• OPDRACHTEN:
[a] Ga na of de volgende uitspraken overeenkomen met de tekst over de Pendrechtboog. Antwoord per uitspraak met ja of nee en citeer de woorden uit de tekst die de doorslag geven. (i) Volgens de tekst vallen er gelden vrij bij de Pendrechtboog. (ii) De motie op stuknr. 101 vraagt om het tracé bij Schelluinen, Kerk-Avezaath en Tiel aan te passen. (iii) De voorgestelde aanpassingen zijn inhoudelijk beoordeeld voordat de conclusie werd getrokken.
[b] Neem uit de tekst over de Pendrechtboog woordelijk het gedeelte over dat begint bij "Uit het bovenstaande" en eindigt bij "uitgevoerd kunnen worden.".
[c] Welk overleg wordt volgens de tekst over de Pendrechtboog momenteel met de lokale besturen gevoerd?

• TE ANALYSEREN TEKST:
□ □ □
De in motie op stuknr. 79 verwoorde verwachting «dat er zeer veel
bespaard zou kunnen worden door de boog van Pendrecht niet aan te leggen»,
is daarmee niet bewaarheid.
In de motie op stuknr. 101 is de regering verzocht om het tracé
van de Betuweroute bij Schelluinen, Kerk-Avezaath en Tiel aan te passen, «overwegende
dat elders in het totale pakket van maatregelen de daarvoor benodigde financiële
ruimte is te behalen, mede mogelijk uit het vrijvallen van gelden door het
niet door laten gaan van de zogenaamde Pendrechtboog».
Uit het bovenstaande moge blijken dat er geen gelden vrijvallen bij de
Pendrechtboog. In het overleg met de lokale besturen over de tracé-uitwerking,
dat momenteel wordt gevoerd, is geen enkele aanwijzing dat «elders in
het totale pakket van maatregelen financiële ruimte ontstaat» van
een zodanige omvang dat daarmee de gevraagde aanpassingen te financieren zouden
zijn.
Nog zonder de voorgestelde aanpassingen inhoudelijk beoordeeld te hebben
brengt dit mij tot de conclusie, dat de in de motie op stuknr. 101 gevraagde
aanpassingen van het tracé niet uitgevoerd kunnen worden.
□ □ □
• Trackinggegevens van corresponderende punten:
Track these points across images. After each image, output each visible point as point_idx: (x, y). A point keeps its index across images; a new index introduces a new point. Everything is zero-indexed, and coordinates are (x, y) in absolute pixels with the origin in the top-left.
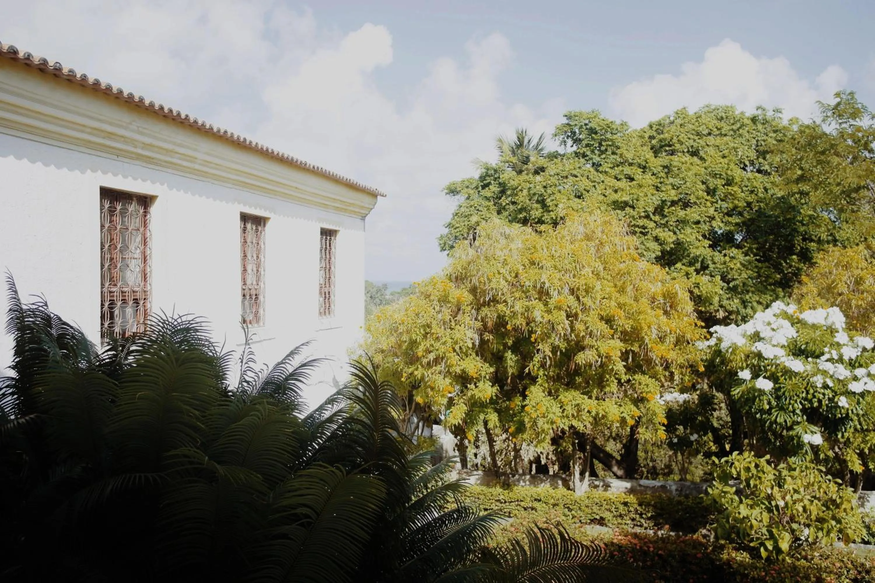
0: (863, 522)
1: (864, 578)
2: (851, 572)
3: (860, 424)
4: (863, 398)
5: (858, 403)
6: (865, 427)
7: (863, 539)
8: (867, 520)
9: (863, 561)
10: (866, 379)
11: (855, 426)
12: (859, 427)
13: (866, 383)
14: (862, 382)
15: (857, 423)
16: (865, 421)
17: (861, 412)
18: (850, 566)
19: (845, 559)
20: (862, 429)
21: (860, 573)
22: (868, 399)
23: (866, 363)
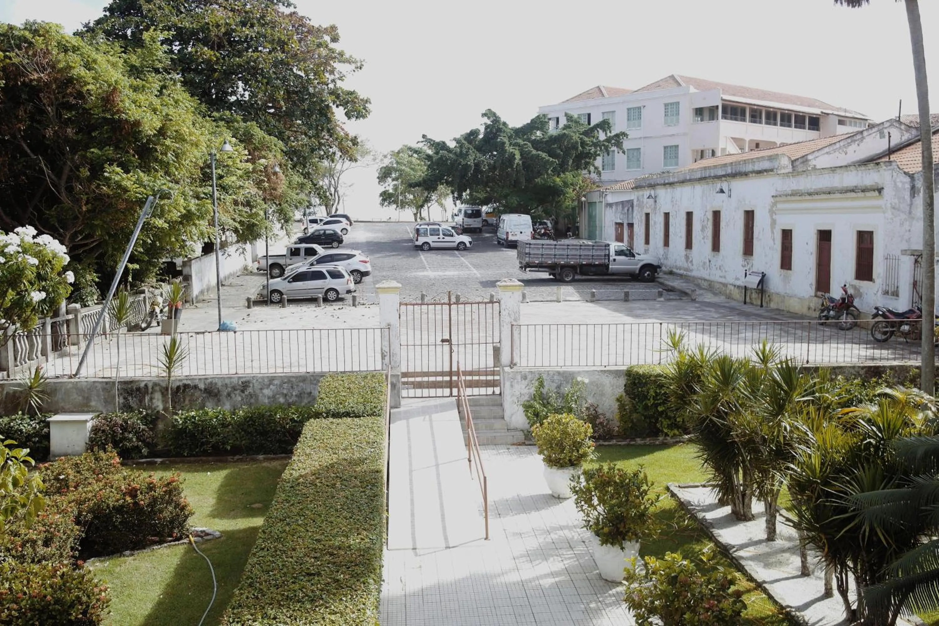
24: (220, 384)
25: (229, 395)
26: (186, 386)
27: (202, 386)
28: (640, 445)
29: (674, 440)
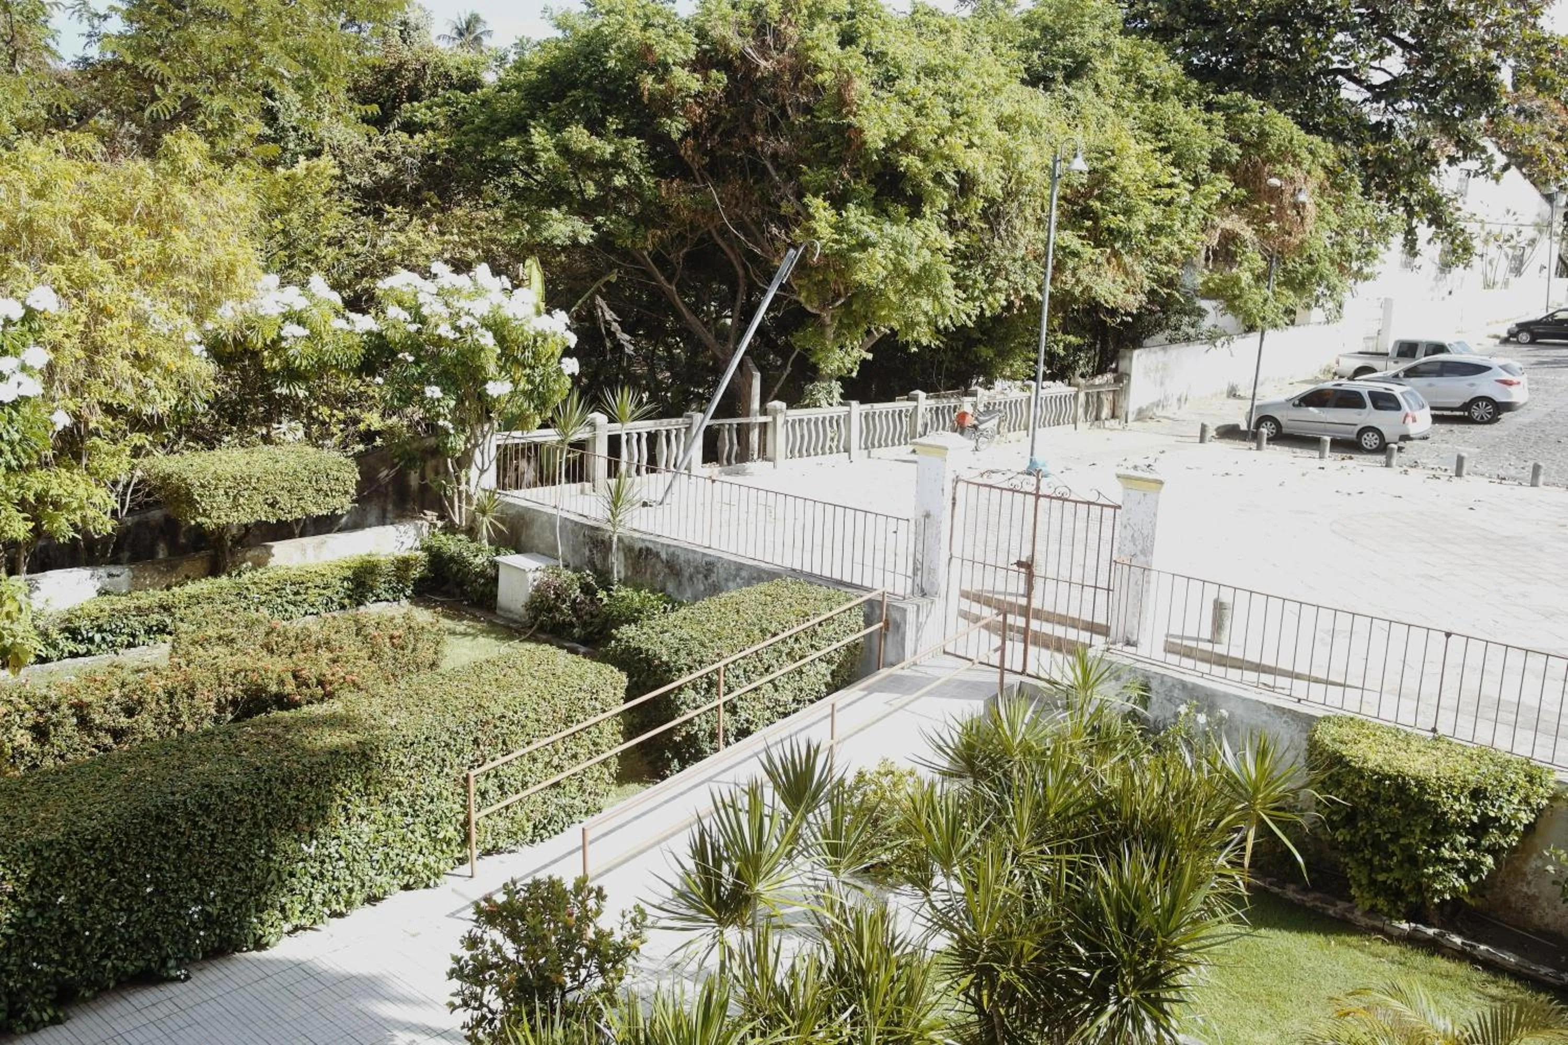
□ □ □
• VERWACHTE ANTWOORDEN:
[a]
(i) Nee: "dat er geen gelden vrijvallen bij de Pendrechtboog"
(ii) Ja: "het tracé van de Betuweroute bij Schelluinen, Kerk-Avezaath en Tiel aan te passen"
(iii) Nee: "Nog zonder de voorgestelde aanpassingen inhoudelijk beoordeeld te hebben"

[b]
Uit het bovenstaande moge blijken dat er geen gelden vrijvallen bij de
Pendrechtboog. In het overleg met de lokale besturen over de tracé-uitwerking,
dat momenteel wordt gevoerd, is geen enkele aanwijzing dat «elders in
het totale pakket van maatregelen financiële ruimte ontstaat» van
een zodanige omvang dat daarmee de gevraagde aanpassingen te financieren zouden
zijn.
Nog zonder de voorgestelde aanpassingen inhoudelijk beoordeeld te hebben
brengt dit mij tot de conclusie, dat de in de motie op stuknr. 101 gevraagde
aanpassingen van het tracé niet uitgevoerd kunnen worden.

[c] Het overleg over de tracé-uitwerking.